- [What is needed] From the data below, copy exactly the lines that lie between the one holding "getireceğiz. İncir fi" and the one holding "związku pomiędzy spożywaniem fruktozy i", including both, and nothing more.

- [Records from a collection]
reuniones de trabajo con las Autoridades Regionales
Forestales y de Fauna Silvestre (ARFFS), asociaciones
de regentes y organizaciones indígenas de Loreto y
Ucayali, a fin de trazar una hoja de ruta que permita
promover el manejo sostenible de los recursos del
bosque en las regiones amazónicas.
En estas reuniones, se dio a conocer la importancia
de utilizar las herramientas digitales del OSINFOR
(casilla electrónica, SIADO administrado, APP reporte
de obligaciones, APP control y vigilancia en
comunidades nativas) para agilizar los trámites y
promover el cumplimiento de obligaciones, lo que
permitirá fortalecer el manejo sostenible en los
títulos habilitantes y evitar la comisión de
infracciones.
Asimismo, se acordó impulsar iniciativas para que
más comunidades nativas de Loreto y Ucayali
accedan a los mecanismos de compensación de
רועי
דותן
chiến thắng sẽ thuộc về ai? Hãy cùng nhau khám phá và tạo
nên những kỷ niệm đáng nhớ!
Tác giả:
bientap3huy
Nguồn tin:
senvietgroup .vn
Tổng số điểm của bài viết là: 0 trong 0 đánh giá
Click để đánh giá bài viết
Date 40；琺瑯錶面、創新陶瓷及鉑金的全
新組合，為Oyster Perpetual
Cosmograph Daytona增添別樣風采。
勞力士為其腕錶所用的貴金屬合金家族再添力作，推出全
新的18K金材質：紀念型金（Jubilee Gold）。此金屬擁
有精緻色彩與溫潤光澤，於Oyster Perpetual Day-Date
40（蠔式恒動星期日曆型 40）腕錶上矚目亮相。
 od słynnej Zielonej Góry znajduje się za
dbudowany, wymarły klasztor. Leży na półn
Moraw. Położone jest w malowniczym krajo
...
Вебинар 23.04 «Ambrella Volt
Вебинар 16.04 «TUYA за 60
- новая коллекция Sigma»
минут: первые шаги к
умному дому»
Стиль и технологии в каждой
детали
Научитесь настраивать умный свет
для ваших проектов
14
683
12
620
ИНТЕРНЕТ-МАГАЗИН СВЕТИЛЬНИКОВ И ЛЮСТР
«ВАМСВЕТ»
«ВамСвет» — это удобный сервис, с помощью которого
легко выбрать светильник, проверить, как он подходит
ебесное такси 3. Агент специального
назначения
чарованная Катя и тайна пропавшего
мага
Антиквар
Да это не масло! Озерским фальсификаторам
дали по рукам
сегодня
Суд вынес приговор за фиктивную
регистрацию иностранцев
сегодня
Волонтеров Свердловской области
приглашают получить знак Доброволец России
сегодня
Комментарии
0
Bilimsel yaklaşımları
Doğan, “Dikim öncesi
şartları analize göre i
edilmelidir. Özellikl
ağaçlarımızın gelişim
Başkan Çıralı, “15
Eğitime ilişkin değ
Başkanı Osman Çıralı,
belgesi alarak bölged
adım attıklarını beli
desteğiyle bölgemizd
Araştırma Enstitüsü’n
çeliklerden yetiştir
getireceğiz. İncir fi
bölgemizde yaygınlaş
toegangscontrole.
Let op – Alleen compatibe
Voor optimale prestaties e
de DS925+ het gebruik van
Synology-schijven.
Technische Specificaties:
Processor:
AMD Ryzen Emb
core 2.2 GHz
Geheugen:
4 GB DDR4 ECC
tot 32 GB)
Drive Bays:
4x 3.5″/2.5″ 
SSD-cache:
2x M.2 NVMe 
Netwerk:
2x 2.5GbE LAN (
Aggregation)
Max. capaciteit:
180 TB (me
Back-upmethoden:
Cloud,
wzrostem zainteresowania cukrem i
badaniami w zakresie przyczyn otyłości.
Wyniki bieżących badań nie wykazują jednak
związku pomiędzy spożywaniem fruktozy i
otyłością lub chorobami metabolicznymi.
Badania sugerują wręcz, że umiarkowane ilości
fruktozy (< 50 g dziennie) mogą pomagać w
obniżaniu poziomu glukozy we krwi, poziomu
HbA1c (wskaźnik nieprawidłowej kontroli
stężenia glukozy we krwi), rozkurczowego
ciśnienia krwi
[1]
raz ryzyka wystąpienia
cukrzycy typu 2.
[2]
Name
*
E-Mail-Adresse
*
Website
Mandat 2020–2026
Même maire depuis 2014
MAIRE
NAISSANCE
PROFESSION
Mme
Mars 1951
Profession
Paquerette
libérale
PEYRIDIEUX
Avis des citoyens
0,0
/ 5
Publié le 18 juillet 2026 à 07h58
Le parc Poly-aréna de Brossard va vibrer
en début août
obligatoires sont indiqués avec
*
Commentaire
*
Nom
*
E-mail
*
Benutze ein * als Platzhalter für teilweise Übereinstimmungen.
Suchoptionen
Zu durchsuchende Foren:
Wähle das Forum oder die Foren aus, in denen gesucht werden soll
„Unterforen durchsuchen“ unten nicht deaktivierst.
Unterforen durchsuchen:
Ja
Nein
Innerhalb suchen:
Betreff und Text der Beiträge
==
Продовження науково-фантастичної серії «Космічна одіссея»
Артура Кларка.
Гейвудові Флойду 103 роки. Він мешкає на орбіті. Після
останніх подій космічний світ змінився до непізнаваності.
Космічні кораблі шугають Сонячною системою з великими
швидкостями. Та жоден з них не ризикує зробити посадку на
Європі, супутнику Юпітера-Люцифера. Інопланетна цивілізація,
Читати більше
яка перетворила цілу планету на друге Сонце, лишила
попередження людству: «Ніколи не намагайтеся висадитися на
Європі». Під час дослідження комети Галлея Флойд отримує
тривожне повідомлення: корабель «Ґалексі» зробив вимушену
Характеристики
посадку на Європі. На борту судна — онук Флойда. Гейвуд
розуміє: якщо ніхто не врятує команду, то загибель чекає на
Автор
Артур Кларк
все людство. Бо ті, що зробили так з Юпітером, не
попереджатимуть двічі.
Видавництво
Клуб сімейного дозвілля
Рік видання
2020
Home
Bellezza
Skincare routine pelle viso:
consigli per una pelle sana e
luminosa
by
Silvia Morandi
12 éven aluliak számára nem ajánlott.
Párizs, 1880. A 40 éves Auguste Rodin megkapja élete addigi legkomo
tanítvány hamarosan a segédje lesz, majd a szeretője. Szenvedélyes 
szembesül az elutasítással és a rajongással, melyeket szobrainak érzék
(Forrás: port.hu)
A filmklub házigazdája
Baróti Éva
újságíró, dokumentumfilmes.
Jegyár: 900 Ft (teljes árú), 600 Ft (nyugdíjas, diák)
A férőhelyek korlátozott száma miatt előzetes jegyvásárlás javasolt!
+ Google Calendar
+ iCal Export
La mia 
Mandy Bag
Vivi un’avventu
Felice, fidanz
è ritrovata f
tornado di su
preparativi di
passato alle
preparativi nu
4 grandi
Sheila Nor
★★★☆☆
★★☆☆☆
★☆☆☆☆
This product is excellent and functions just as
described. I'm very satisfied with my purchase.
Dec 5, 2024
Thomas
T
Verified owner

- [Response to this task]
getireceğiz. İncir fi
bölgemizde yaygınlaş
toegangscontrole.
Let op – Alleen compatibe
Voor optimale prestaties e
de DS925+ het gebruik van
Synology-schijven.
Technische Specificaties:
Processor:
AMD Ryzen Emb
core 2.2 GHz
Geheugen:
4 GB DDR4 ECC
tot 32 GB)
Drive Bays:
4x 3.5″/2.5″ 
SSD-cache:
2x M.2 NVMe 
Netwerk:
2x 2.5GbE LAN (
Aggregation)
Max. capaciteit:
180 TB (me
Back-upmethoden:
Cloud,
wzrostem zainteresowania cukrem i
badaniami w zakresie przyczyn otyłości.
Wyniki bieżących badań nie wykazują jednak
związku pomiędzy spożywaniem fruktozy i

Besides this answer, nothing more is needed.